Für eine preisgünstige Großserienfertigung funktioniert solch ein Ansatz nicht. Da bedarf es exakter Vorausberechnung und Dimensionierung mittel mathematischer Modelle, die sich dann in Form von Simulationsprogrammen anwenden lassen. Die Swatch-Group hütet diese Betriebsgeheimnisse wie einen Augapfel. Und bislang gibt es so gut wie keine alternativen Anbieter auf dem Markt, bei denen diese Baugruppen zu erschwinglichen Preisen bezogen werden könnten. Dass es sich im Grunde genommen aber um keinen Hokus Pokus handelt, sondern um berechenbare und wiederholgenau herstellbare Bauteile, beweisen eine ganze Reihe anderer Werkehersteller in Japan, Russland oder auch China, die ja noch nie von der Swatch-Group oder einer ihrer Töchter beliefert wurden. Insofern wundert es schon, dass in Europa so ein Aufhebens um dieses Thema gemacht wird und es bislang angeblich noch kein anderer Hersteller geschafft hat, das Schwingsystem in perfekter Qualität zu vergleichbar niedrigen Kosten zu produzieren.
NOMOS hat nun die Flucht nach vorn ergriffen und zusammen mit der Universität Dresden ein mathematisches Modell entwickelt, welches das Schwingungssystem und die ganze Hemmungsbaugruppe präzise abbildet. Damit lassen sich dann exakte Simulationen durchführen und die einzelnen Bauteile konstruktiv bestmöglich auslegen.
Da NOMOS ja bereits eine sehr hohe Fertigungstiefe in der Herstellung seiner Uhrwerke aufweisen kann und den hierfür nötigen Maschinenpark sein eigen nennt, war es eigentlich nur logisch, nun auch noch diesen Schritt zu gehen und damit die Abhängigkeit von Zulieferungen der Swatch-Group ganz wesentlich zu reduzieren.
Wie bereits erwähnt, gehört zu einem funktionierenden Schwingungssystem auch die mit hoher Präzision gefertigte Spiralfeder. Auch hierzu bedarf es ganz speziellen Know-Hows. Von der Zusammensetzung des Vormaterials (in der Regel Nivarox) angefangen, bis hin zum komplizierten, in vielen Einzelschritten ablaufenden Herstellungsprozess.

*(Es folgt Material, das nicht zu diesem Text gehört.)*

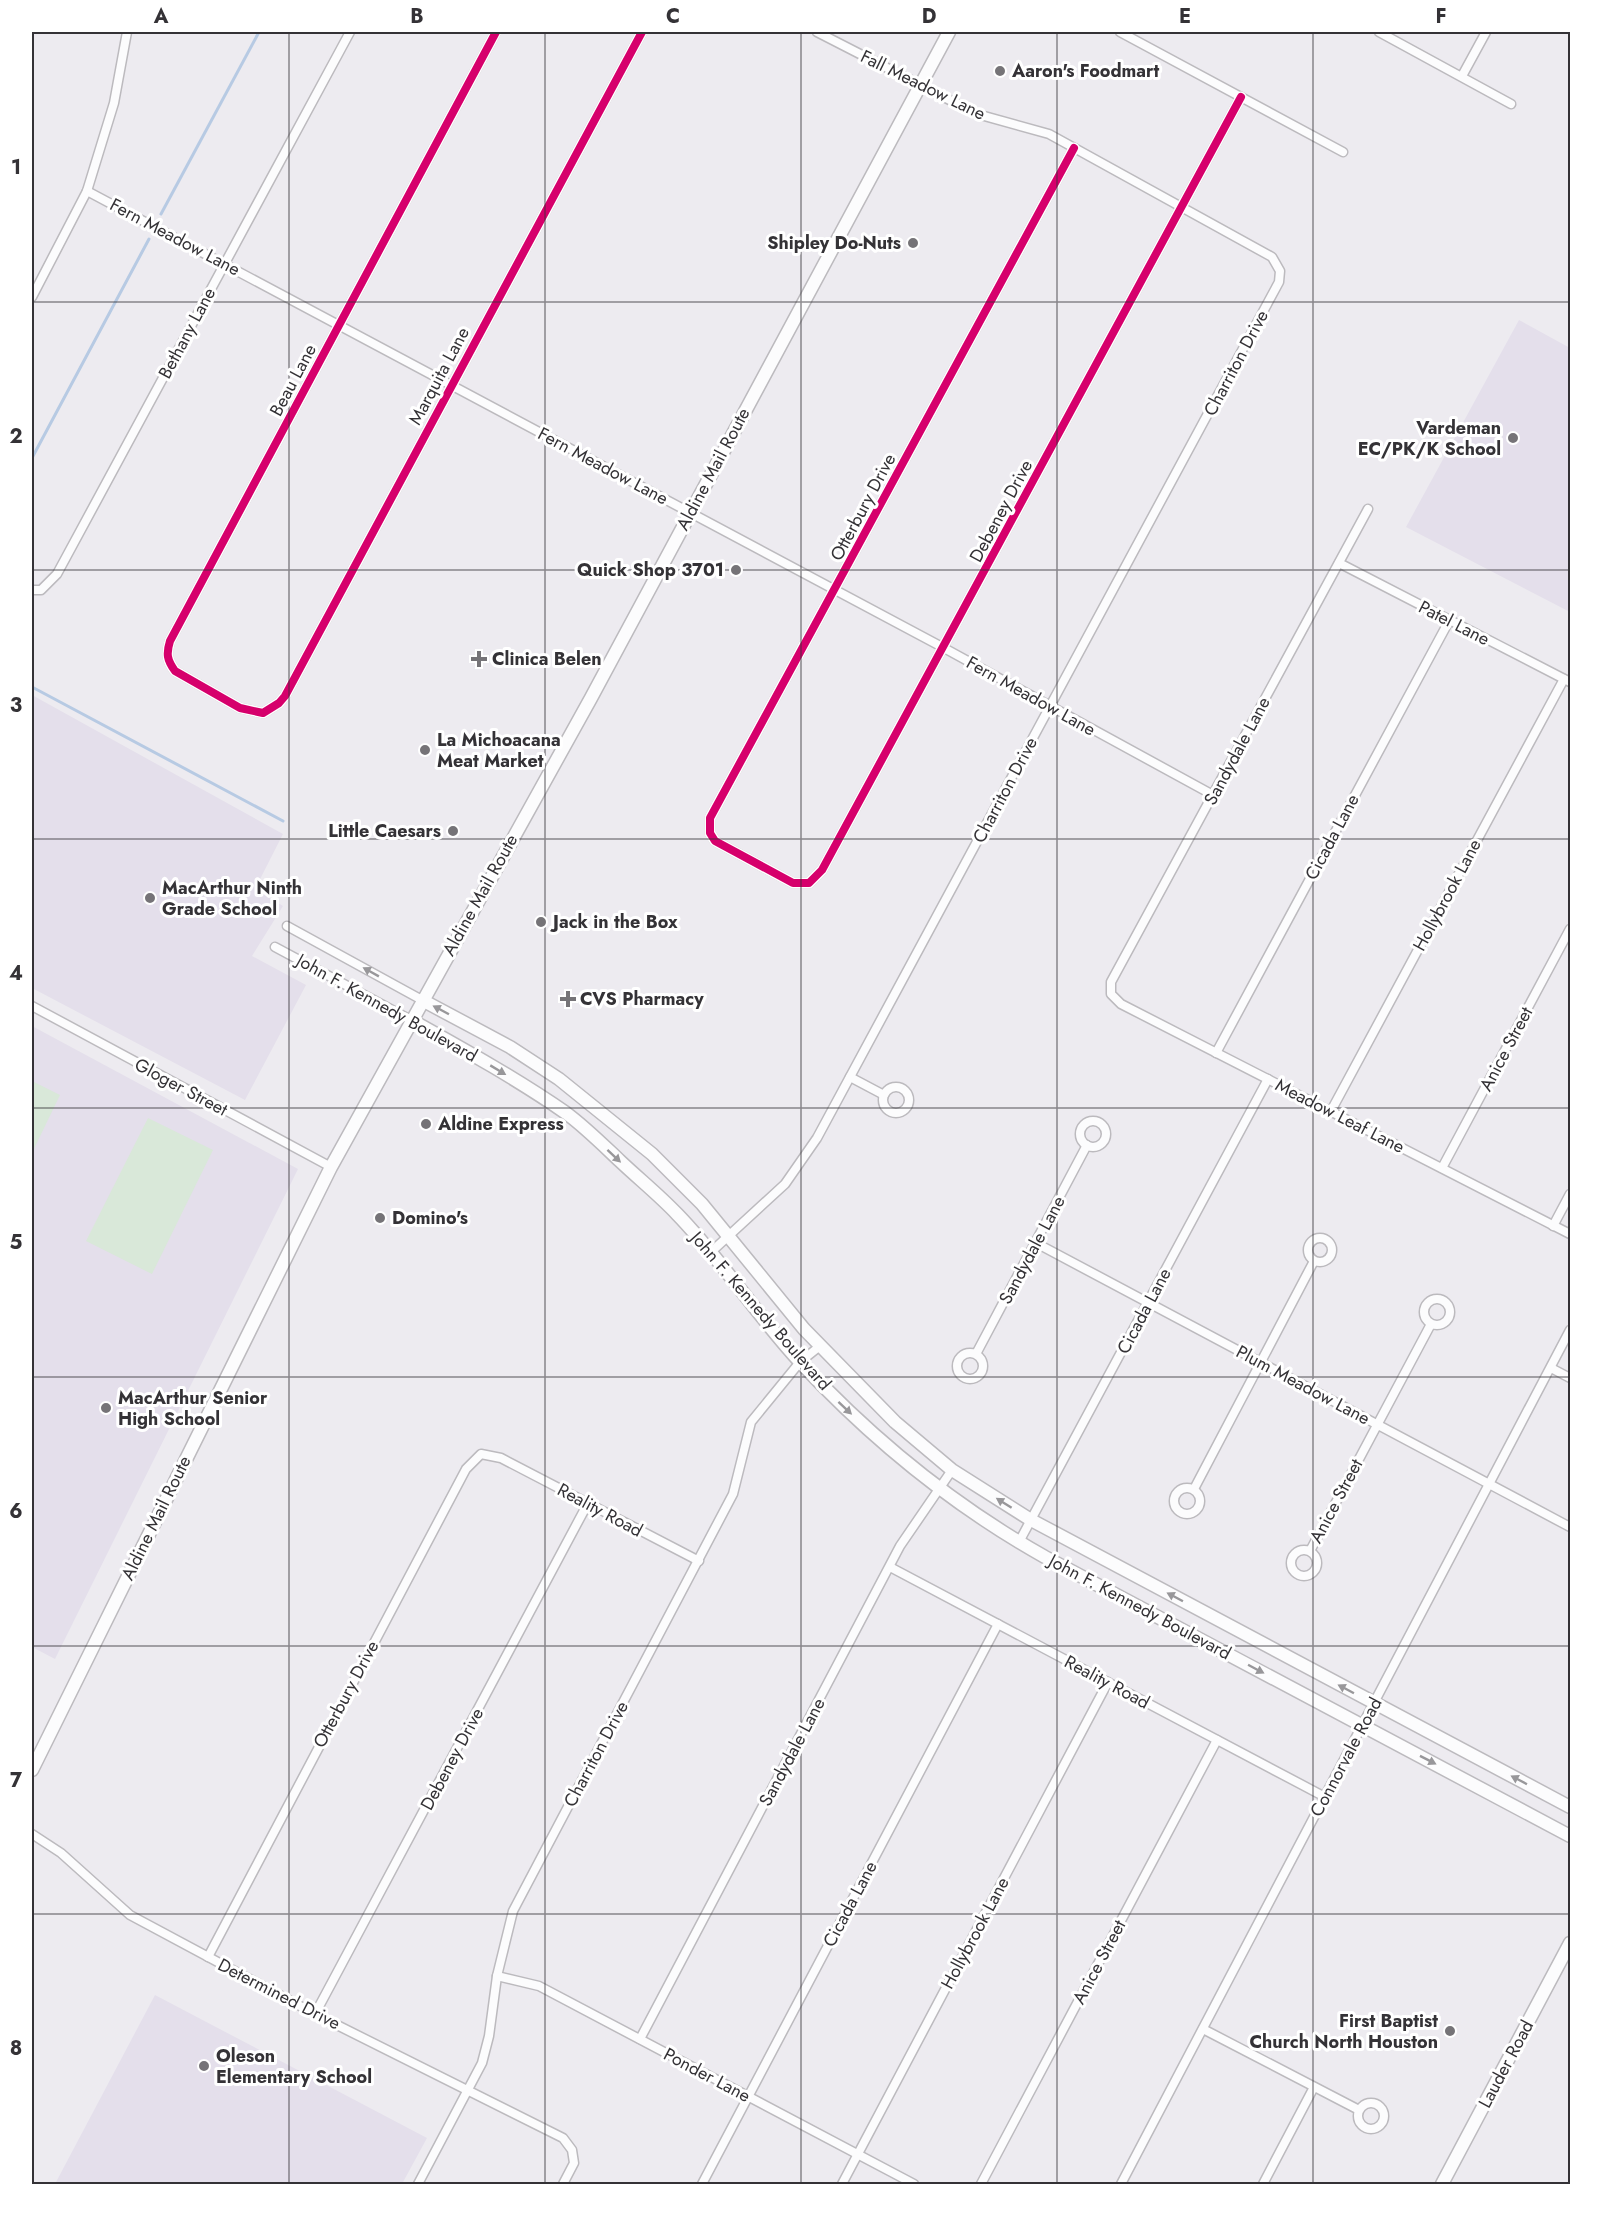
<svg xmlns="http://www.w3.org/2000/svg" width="1602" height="2216" font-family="Jost,sans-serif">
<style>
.built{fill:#e4dfeb}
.green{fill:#d9e8d9}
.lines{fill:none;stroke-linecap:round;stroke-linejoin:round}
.stream{stroke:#b7cae3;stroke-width:3}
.minor-casing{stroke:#bcbabe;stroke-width:11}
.secondary-casing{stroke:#bcbabe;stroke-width:15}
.minor{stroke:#fcfcfd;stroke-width:8}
.secondary{stroke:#fcfcfd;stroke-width:12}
.cycleway-casing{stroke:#fff;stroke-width:11}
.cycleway{stroke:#d6006c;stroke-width:8}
.oneway{fill:#98979a}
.grid{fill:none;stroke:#343236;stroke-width:1.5;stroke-opacity:0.55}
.poi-dot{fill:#757377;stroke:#fff;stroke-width:2}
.labels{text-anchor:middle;stroke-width:6;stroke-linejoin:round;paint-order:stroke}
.poi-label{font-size:18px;font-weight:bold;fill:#343236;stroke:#fff;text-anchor:start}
.street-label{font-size:18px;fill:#343236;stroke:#fff}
.neatline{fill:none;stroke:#343236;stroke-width:2}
.grid-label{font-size:20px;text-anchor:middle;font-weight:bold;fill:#343236}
</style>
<rect width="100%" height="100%" fill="#edebf0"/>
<g class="built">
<path d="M 1519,320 L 1570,348 L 1570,612 L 1406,527 Z"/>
<path d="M 32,695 L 283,834 L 255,889 L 283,906 L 252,956 L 306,985 L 245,1100 L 32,988 Z"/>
<path d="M 32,1026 L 298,1169 L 55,1659 L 32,1647 Z"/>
<path d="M 155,1995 L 427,2138 L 402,2184 L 55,2184 Z"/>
</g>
<g class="green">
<path d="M 32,1081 L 60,1095 L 32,1153 Z"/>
<path d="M 148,1118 L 213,1150 L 152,1274 L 86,1241 Z"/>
</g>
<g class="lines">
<g class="stream">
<path d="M 161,214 L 259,32"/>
<path d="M 32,458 L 149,239"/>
<path d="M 32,687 L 283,821"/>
</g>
<g class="minor-casing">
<g id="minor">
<path d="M 496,32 L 170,641 C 166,654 167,660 175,671 L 240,708 L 263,713 L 279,703 L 285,696 L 642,32"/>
<path d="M 1120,32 L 1343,152"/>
<path d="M 1379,32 L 1511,104"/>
<path d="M 1462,76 L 1486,32"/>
<path d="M 1074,148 L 710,818 L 710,833 L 715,841 L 793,883 L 809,883 L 822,870 L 1241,97"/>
<path d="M 87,191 L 944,648 L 1213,795"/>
<path d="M 32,297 L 87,191 L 114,103 L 127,32"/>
<path d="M 1368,509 L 1111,982 L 1111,994 L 1121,1004 L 1570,1234"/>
<path d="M 1339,563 L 1570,682"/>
<path d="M 32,590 L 41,590 L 57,574 L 350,32"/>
<path d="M 287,926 L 422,1000"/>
<path d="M 275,947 L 411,1020"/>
<path d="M 32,1006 L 331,1167"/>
<path d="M 1216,1053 L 1449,621"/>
<path d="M 850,1077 L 884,1095"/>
<circle cx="896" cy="1100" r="13"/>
<path d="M 1331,1111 L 1564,679"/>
<circle cx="1093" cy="1134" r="13"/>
<path d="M 1442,1168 L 1570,929"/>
<path d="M 1553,1226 L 1570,1194"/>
<circle cx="1320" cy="1250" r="12"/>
<path d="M 1036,1243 L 1570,1527"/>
<path d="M 711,1252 L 785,1184 L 817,1138 L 1279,282 L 1280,271 L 1272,257 L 1049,134 L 977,114 L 817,32"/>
<circle cx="1437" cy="1312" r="13"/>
<circle cx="970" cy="1366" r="13"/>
<path d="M 976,1354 L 1087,1145"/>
<path d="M 1551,1368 L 1570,1378"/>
<circle cx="1187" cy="1501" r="13"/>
<path d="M 1194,1489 L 1314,1261"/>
<path d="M 1019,1542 L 1268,1079"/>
<circle cx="1304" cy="1563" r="13"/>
<path d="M 1310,1551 L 1431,1324"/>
<path d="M 890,1567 L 1325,1797"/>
<path d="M 32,1834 L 61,1853 L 130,1915 L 315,2014 L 563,2138 L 572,2150 L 574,2163 L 563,2184"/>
<path d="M 208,1957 L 466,1469 L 481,1454 L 501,1458 L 699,1561"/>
<path d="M 497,1976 L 539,1986 L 914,2184"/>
<path d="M 315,2014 L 588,1503"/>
<path d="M 1203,2029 L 1359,2110"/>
<path d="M 640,2039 L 900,1546 L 952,1470"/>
<circle cx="1371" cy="2116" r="13"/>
<path d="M 418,2184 L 482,2063 L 489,2036 L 497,1976 L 513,1911 L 733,1494 L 751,1422 L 800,1362 L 820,1346"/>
<path d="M 702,2184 L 998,1624"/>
<path d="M 842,2184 L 1108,1682"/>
<path d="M 981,2184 L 1217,1740"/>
<path d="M 1121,2184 L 1570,1330"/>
<path d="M 1263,2184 L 1314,2087"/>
</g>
</g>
<g class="secondary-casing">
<g id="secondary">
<path d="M 422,1000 L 510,1047 L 559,1079 L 652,1154 L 702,1204 L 804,1329 L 895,1422 L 952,1470 L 1031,1520 L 1570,1807"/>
<path d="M 411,1020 C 463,1049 517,1079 566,1113 C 585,1127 603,1145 620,1161 C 639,1179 659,1195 677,1214 C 722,1260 757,1316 801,1363 C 872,1439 954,1506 1045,1557 L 1570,1836"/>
<path d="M 32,1770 L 331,1167 L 591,698 L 949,32"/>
<path d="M 1442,2184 L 1570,1943"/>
</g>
</g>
<use href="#minor" class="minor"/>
<use href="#secondary" class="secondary"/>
<g class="cycleway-casing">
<g id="cycleway">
<path d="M 496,32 L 170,641 C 166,654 167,660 175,671 L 240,708 L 263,713 L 279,703 L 285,696 L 642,32"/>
<path d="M 1074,148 L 710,818 L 710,833 L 715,841 L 793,883 L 809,883 L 822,870 L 1241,97"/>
</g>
</g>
<use href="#cycleway" class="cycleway"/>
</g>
<defs><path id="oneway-solid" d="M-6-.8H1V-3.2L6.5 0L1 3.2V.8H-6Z" transform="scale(1.5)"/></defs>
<g class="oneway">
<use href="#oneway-solid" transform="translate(371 972) rotate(-151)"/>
<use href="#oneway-solid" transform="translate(441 1010) rotate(-152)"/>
<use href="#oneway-solid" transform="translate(498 1070) rotate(31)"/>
<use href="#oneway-solid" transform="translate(614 1156) rotate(43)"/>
<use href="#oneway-solid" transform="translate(845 1408) rotate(43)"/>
<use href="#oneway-solid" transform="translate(1004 1503) rotate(-148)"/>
<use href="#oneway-solid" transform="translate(1175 1597) rotate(-152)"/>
<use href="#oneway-solid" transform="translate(1256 1669) rotate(28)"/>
<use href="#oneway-solid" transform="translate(1346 1689) rotate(-152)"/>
<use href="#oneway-solid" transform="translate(1428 1760) rotate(27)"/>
<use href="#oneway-solid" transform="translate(1519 1780) rotate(-152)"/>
</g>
<path class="grid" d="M 289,32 L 289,2184M 545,32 L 545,2184M 801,32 L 801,2184M 1057,32 L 1057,2184M 1313,32 L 1313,2184M 32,302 L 1570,302M 32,570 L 1570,570M 32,839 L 1570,839M 32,1108 L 1570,1108M 32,1377 L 1570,1377M 32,1646 L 1570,1646M 32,1914 L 1570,1914"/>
<g class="poi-dot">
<circle cx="1000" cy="71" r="6"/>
<circle cx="913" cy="243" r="6"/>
<circle cx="1513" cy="438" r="6"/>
<circle cx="736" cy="570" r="6"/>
<path d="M476 650h6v6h6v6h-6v6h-6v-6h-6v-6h6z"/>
<circle cx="425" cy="750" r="6"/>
<circle cx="453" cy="831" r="6"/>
<circle cx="150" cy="898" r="6"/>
<circle cx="541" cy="922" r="6"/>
<path d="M565 990h6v6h6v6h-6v6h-6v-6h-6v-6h6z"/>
<circle cx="426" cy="1124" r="6"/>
<circle cx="380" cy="1218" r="6"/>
<circle cx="106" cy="1408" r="6"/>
<circle cx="1450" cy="2031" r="6"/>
<circle cx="204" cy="2066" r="6"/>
</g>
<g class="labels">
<g class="poi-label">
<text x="1012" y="77">Aaron's Foodmart</text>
<text x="901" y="249" text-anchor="end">Shipley Do-Nuts</text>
<text x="1501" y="434" text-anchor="end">Vardeman<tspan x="1501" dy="21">EC/PK/K School</tspan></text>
<text x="724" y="576" text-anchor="end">Quick Shop 3701</text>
<text x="492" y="665">Clinica Belen</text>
<text x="437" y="746">La Michoacana<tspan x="437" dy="21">Meat Market</tspan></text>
<text x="441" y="837" text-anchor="end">Little Caesars</text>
<text x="162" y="894">MacArthur Ninth<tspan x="162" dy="21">Grade School</tspan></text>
<text x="553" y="928">Jack in the Box</text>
<text x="580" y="1005">CVS Pharmacy</text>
<text x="438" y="1130">Aldine Express</text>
<text x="392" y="1224">Domino's</text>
<text x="118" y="1404">MacArthur Senior<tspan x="118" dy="21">High School</tspan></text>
<text x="1438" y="2027" text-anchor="end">First Baptist<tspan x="1438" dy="21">Church North Houston</tspan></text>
<text x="216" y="2062">Oleson<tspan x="216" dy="21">Elementary School</tspan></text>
</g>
<g class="street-label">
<text transform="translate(923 85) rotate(26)" y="6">Fall Meadow Lane</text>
<text transform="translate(175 237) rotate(28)" y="6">Fern Meadow Lane</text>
<text transform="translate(187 333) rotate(-62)" y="6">Bethany Lane</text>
<text transform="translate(1236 363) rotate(-62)" y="6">Charriton Drive</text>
<text transform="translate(439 376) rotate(-62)" y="6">Marquita Lane</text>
<text transform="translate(293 380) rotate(-62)" y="6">Beau Lane</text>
<text transform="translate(603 466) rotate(28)" y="6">Fern Meadow Lane</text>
<text transform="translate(713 469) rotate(-62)" y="6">Aldine Mail Route</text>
<text transform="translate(863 507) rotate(-62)" y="6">Otterbury Drive</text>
<text transform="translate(1001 511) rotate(-62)" y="6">Debeney Drive</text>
<text transform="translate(1454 623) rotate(27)" y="6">Patel Lane</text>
<text transform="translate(1031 696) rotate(29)" y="6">Fern Meadow Lane</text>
<text transform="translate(1237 751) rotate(-62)" y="6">Sandydale Lane</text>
<text transform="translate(1005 790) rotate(-62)" y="6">Charriton Drive</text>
<text transform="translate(1332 837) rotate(-62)" y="6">Cicada Lane</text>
<text transform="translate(480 895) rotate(-61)" y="6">Aldine Mail Route</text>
<text transform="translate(1447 895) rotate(-62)" y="6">Hollybrook Lane</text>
<text transform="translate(387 1008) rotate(29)" y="6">John F. Kennedy Boulevard</text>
<text transform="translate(1506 1049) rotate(-62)" y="6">Anice Street</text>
<text transform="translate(181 1087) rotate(28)" y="6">Gloger Street</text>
<text transform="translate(1340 1116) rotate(27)" y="6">Meadow Leaf Lane</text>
<text transform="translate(1032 1250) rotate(-62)" y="6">Sandydale Lane</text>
<text transform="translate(761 1311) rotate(49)" y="6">John F. Kennedy Boulevard</text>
<text transform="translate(1144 1311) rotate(-62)" y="6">Cicada Lane</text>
<text transform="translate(1303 1385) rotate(28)" y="6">Plum Meadow Lane</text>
<text transform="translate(1336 1501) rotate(-62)" y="6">Anice Street</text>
<text transform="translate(600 1510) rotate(28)" y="6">Reality Road</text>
<text transform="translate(156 1518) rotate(-64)" y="6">Aldine Mail Route</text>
<text transform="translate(1140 1607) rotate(28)" y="6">John F. Kennedy Boulevard</text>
<text transform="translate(1107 1682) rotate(28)" y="6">Reality Road</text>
<text transform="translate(346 1694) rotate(-62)" y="6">Otterbury Drive</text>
<text transform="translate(792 1752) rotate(-62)" y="6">Sandydale Lane</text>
<text transform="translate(596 1754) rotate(-62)" y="6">Charriton Drive</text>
<text transform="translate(1346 1757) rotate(-62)" y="6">Connorvale Road</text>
<text transform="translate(452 1759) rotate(-62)" y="6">Debeney Drive</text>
<text transform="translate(850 1904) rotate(-62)" y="6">Cicada Lane</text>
<text transform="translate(975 1933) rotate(-62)" y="6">Hollybrook Lane</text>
<text transform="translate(1099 1962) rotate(-62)" y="6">Anice Street</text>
<text transform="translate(279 1994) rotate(27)" y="6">Determined Drive</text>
<text transform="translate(1506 2064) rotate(-62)" y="6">Lauder Road</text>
<text transform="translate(707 2075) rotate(28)" y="6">Ponder Lane</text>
</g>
</g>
<rect width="1602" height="2216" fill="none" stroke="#ffffff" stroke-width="66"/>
<rect x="33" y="33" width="1536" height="2150" class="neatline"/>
<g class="grid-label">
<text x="161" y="23">A</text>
<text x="417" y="23">B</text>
<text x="673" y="23">C</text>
<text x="929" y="23">D</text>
<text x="1185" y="23">E</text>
<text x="1441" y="23">F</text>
<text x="16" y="174">1</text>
<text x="16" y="443">2</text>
<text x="16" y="712">3</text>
<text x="16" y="980">4</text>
<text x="16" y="1249">5</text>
<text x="16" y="1518">6</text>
<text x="16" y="1787">7</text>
<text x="16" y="2055">8</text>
</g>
</svg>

Über dieses Know-How verfügt aber eine ebenfalls in Deutschland ansässige Firma, nämlich Carl Haas in Schramberg. Die Firma Carl Haas ist ein Unternehmen der Kern-Liebers Gruppe, einem der weltweit größten und bedeutendsten Hersteller von Federn aller Art. Bei einigen automobilen Anwendung hat Kern-Liebers einen Weltmarktanteil von über 50%.
Der Ableger Carl Haas ist Spezialist für Präzisionsfedern für die Mess- und Medizintechnik sowie Uhren.
Was liegt also näher, als sich dieses Know-Hows zu bedienen und mit Spiralfedern von Carl Haas ein hauseigenes Schwingungssystem aufzubauen. NOMOS gab ihm den Namen Swing-System. Die bislang für die gesamte Entwicklung und Herstellung aufgelaufenen Aufwendungen beziffert NOMOS offiziell auf EUR 11,4 Mio., eine zweifellos stolze Summe. Jedoch soll sich die Investition nicht negativ auf die Preise der NOMOS-Uhren auswirken, so die Aussage von Roland Schwertner gegenüber dem Deutschen Uhrenportal, anlässlich der Baselworld 2014. NOMOS wird alle Werke Zug um Zug mit der neuen hauseigenen Hemmungsgruppe ausstatten.
Interessant in diesem Zusammenhang sind noch die Eigentumsverhältnisse bei der Kern-Liebers Gruppe bzw. Carl Hass. Es ist die in Schramberg ansässige Familie Steim, die Junghans 2009 aus der Insolvenz gerettet hat und heute Eigentümer dieser traditionsreichen deutschen Uhrenmarke ist. Das lässt zweifellos Raum für weitere Überlegungen.